#### What you will do:
Please reproduce the line containing "vfov_deg: 54.9" and every line after it in the records below, exactly and with nothing else.

-- Opening Marker --

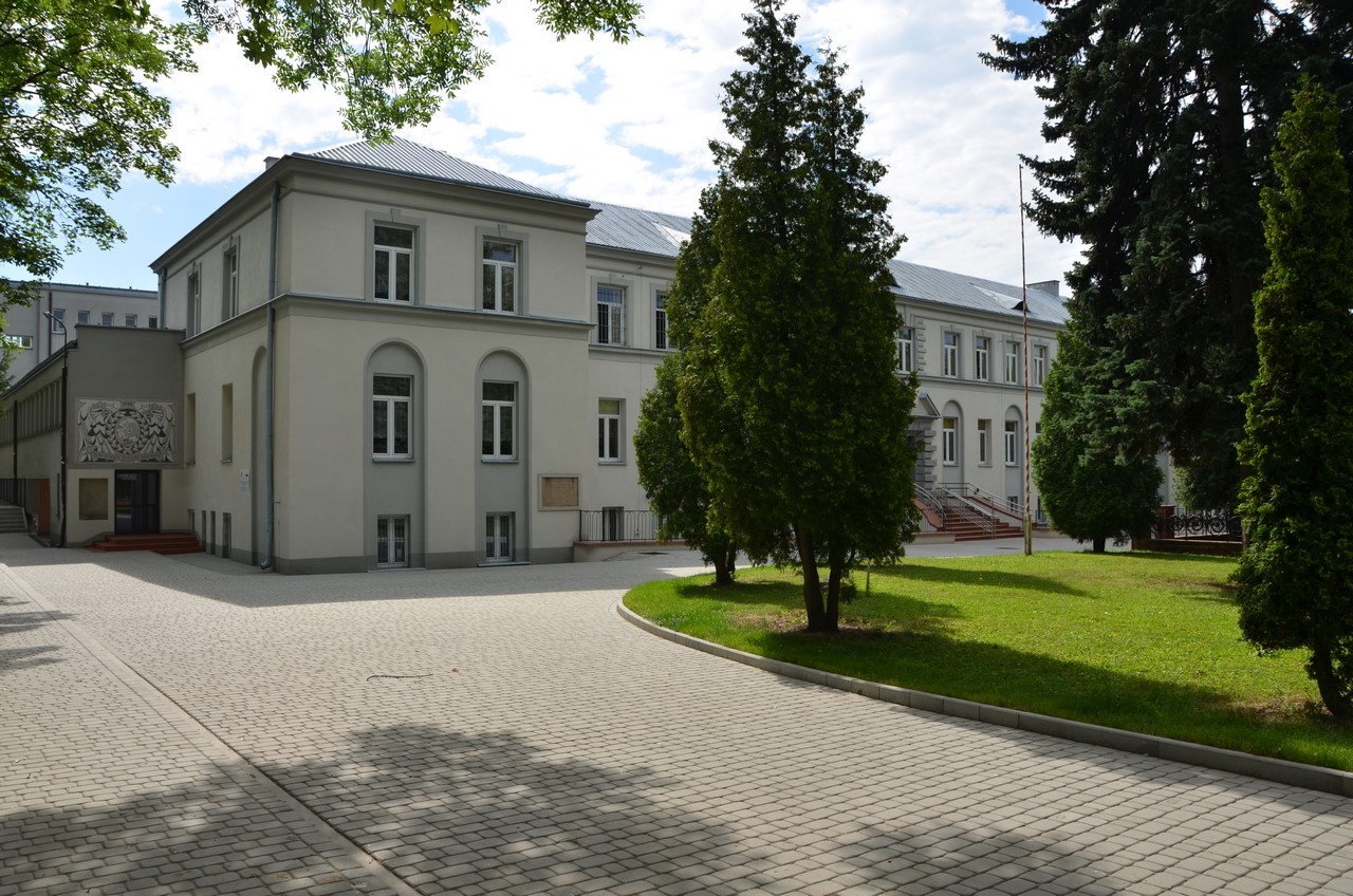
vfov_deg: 47.7
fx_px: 1013
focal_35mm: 27
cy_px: 448
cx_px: 676
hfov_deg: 67.5
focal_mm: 18
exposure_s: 1/320
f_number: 9
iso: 100
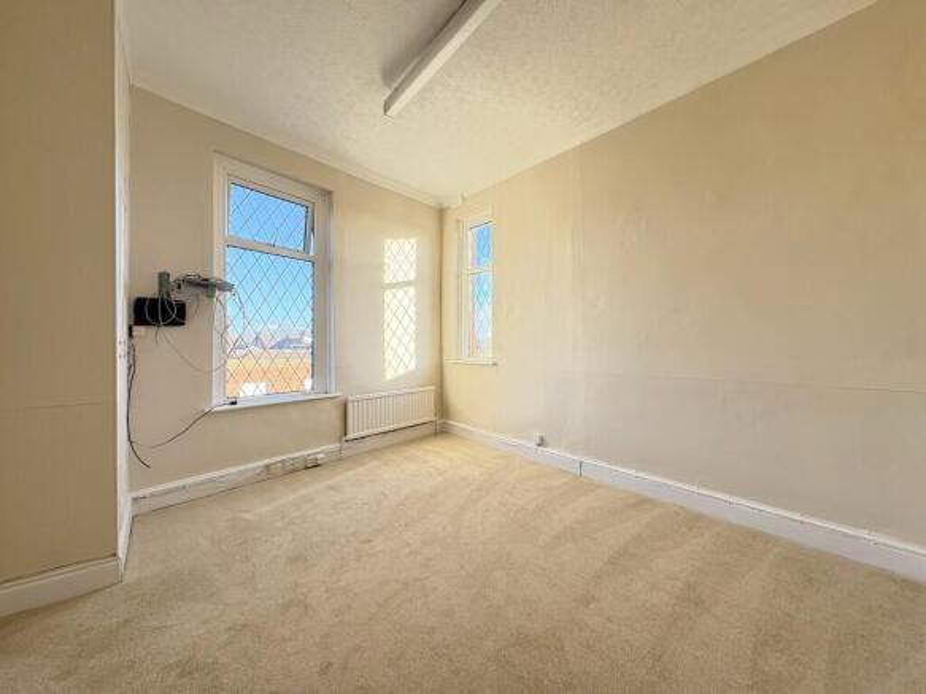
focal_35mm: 14
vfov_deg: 85.7
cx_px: 463
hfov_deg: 102.1
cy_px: 347
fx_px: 374
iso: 64
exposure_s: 1/99
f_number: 2.2
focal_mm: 2.22
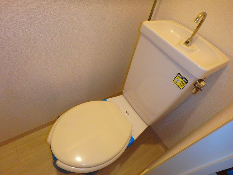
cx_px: 116
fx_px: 141
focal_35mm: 21
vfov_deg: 63.4
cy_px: 88
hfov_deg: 79.0
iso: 400
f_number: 3.5
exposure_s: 1/30
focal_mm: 3.7
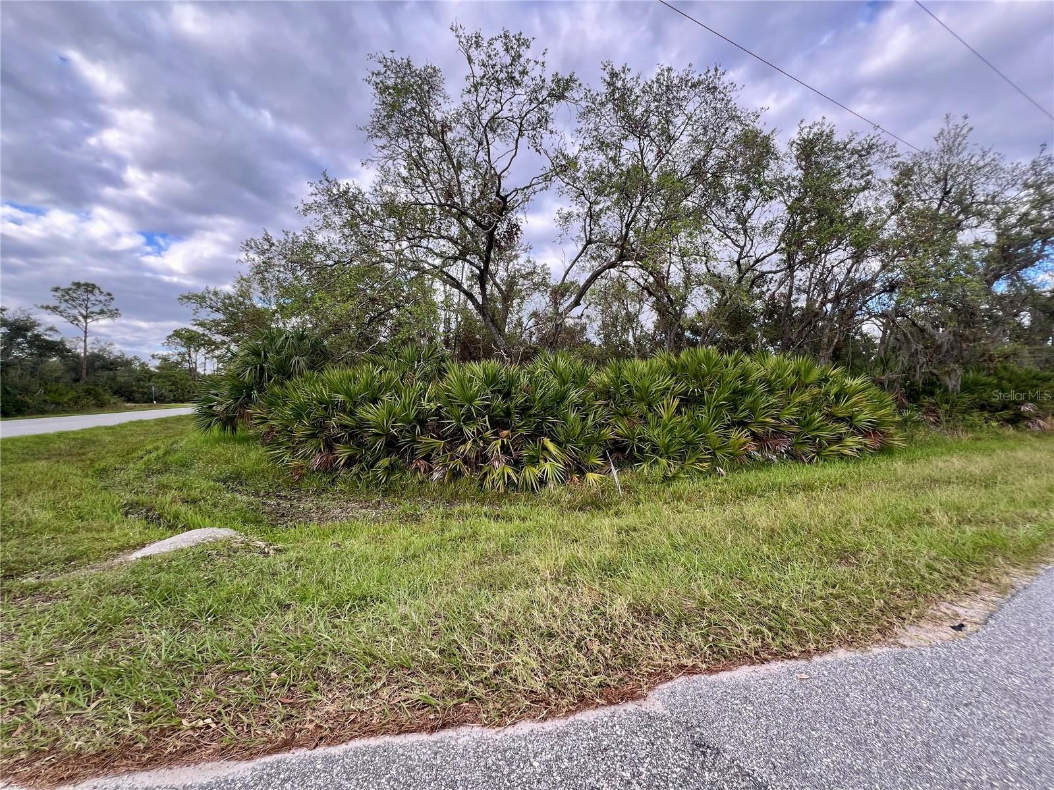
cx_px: 527
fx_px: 396
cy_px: 395
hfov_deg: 106.2
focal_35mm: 13
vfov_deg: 89.9
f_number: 1.8
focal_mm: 1.57
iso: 32
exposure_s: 1/189
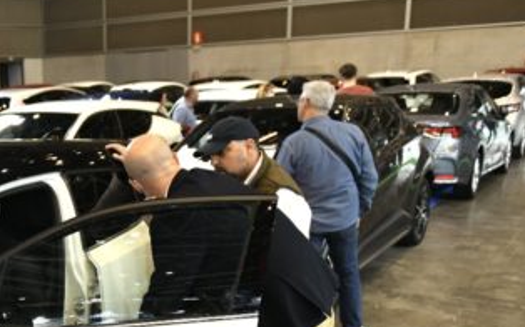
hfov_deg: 34.8
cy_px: 304
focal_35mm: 53
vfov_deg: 23.6
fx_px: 758
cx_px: 6
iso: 1000
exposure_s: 1/200
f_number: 2.8
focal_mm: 24
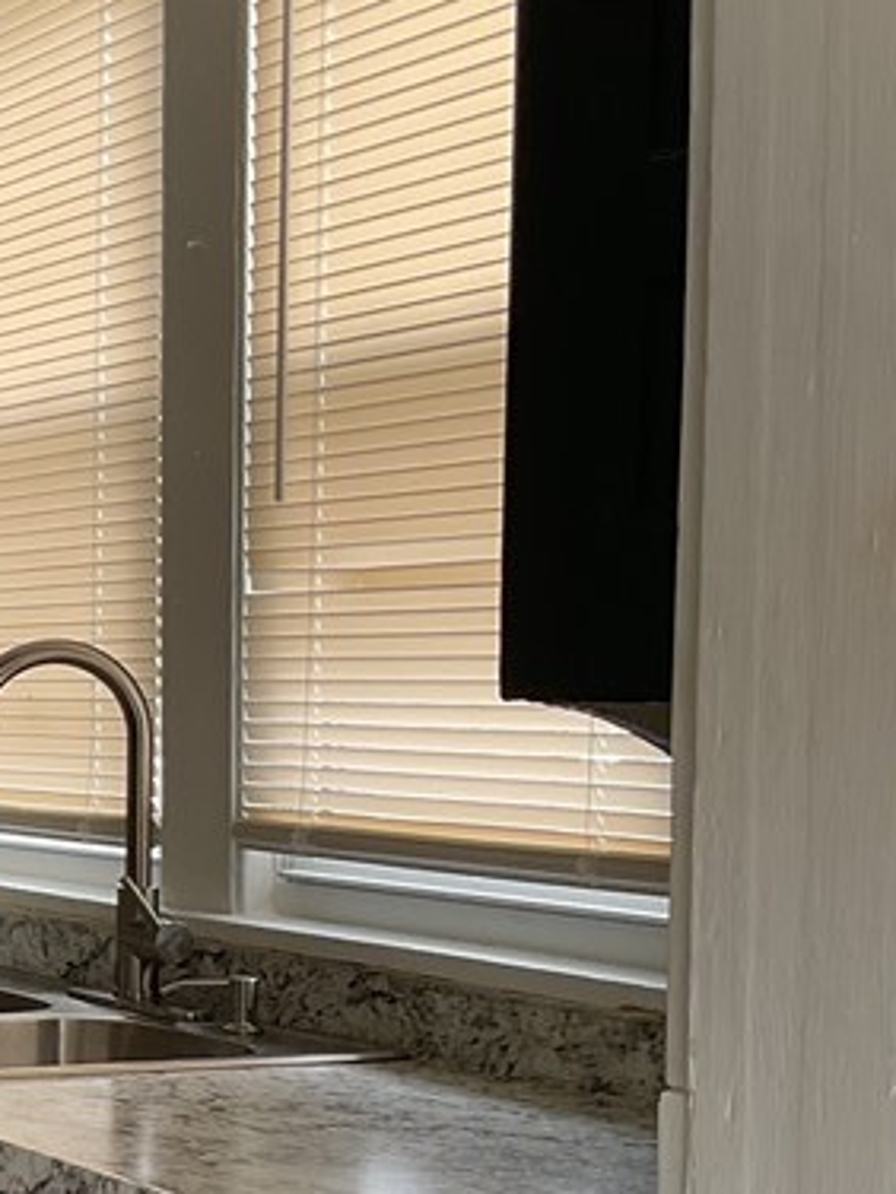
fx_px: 2726
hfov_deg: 17.6
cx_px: -245
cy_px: 857
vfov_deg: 24.5
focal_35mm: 79
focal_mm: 3
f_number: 1.8
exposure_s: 1/60
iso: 40
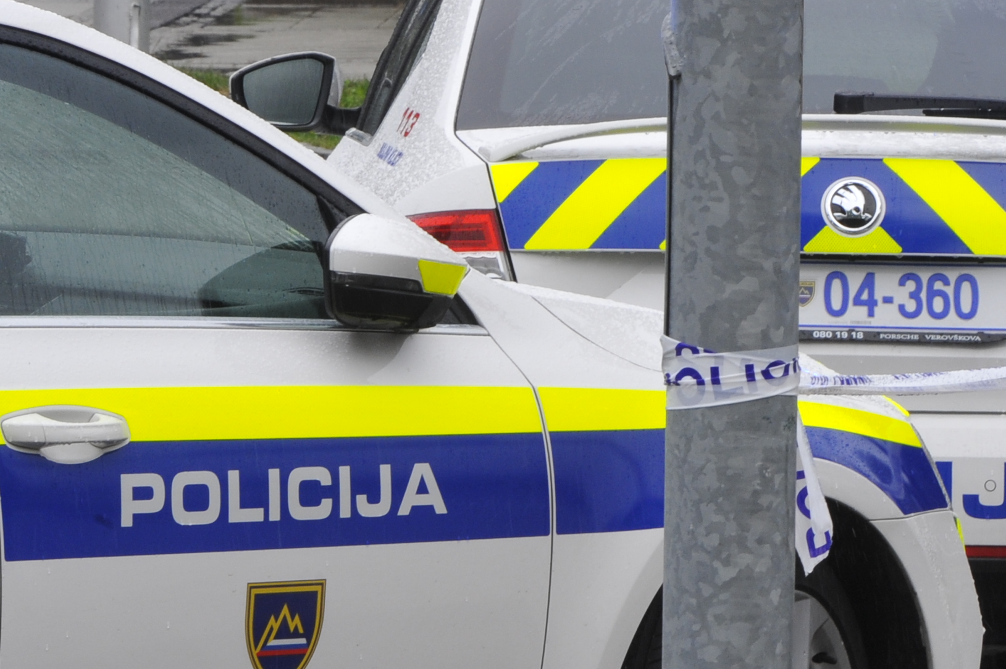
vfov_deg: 3.3
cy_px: 359
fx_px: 11673
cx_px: 462
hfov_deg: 4.9
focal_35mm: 418
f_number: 22
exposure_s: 1/160
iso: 800
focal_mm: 160
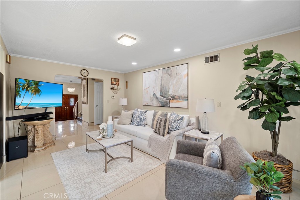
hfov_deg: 104.2
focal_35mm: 14
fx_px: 117
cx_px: 150
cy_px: 100
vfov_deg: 81.2
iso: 200
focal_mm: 14
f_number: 8
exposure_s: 1/2
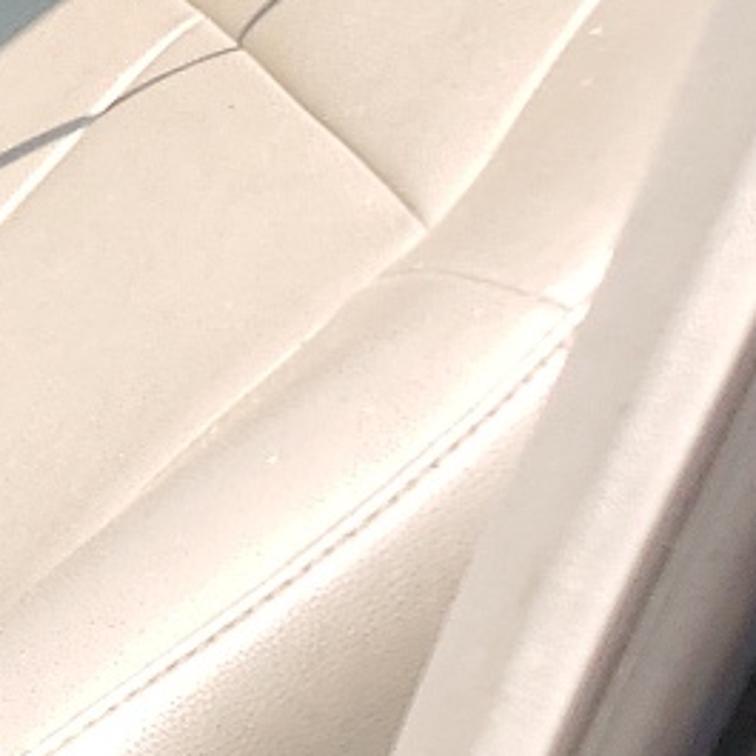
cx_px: -1429
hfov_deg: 9.9
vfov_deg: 12.6
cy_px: 397
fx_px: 3435
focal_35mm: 139
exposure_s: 1/625
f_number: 1.5
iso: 50
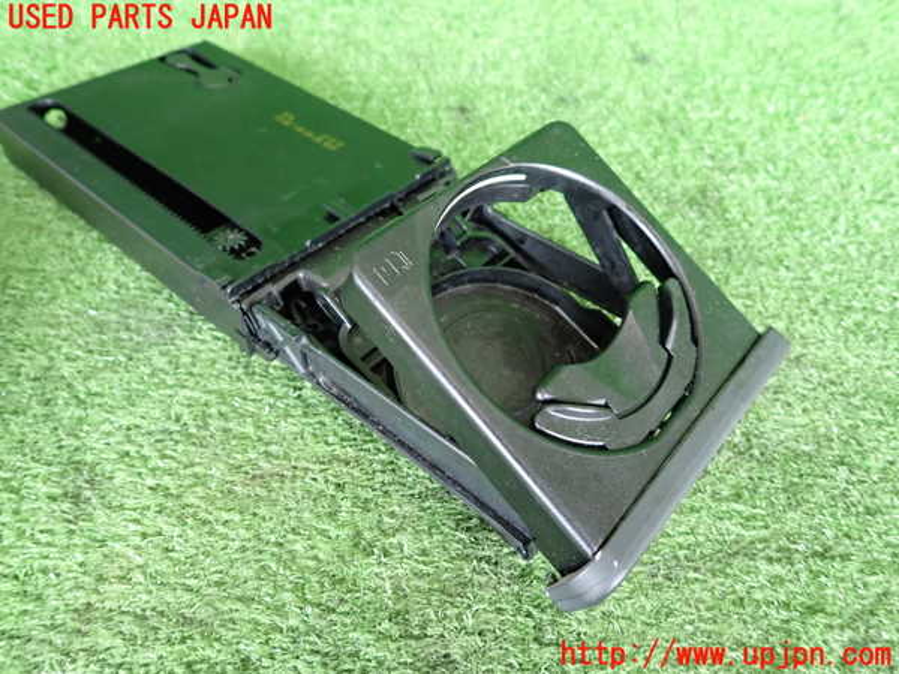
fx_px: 649
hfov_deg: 69.4
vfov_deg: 54.9
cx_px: 450
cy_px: 337
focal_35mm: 25
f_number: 2
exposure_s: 1/30
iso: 500
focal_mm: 4.5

-- Closing Marker --

#### Answer section:
vfov_deg: 54.9
cx_px: 450
cy_px: 337
focal_35mm: 25
f_number: 2
exposure_s: 1/30
iso: 500
focal_mm: 4.5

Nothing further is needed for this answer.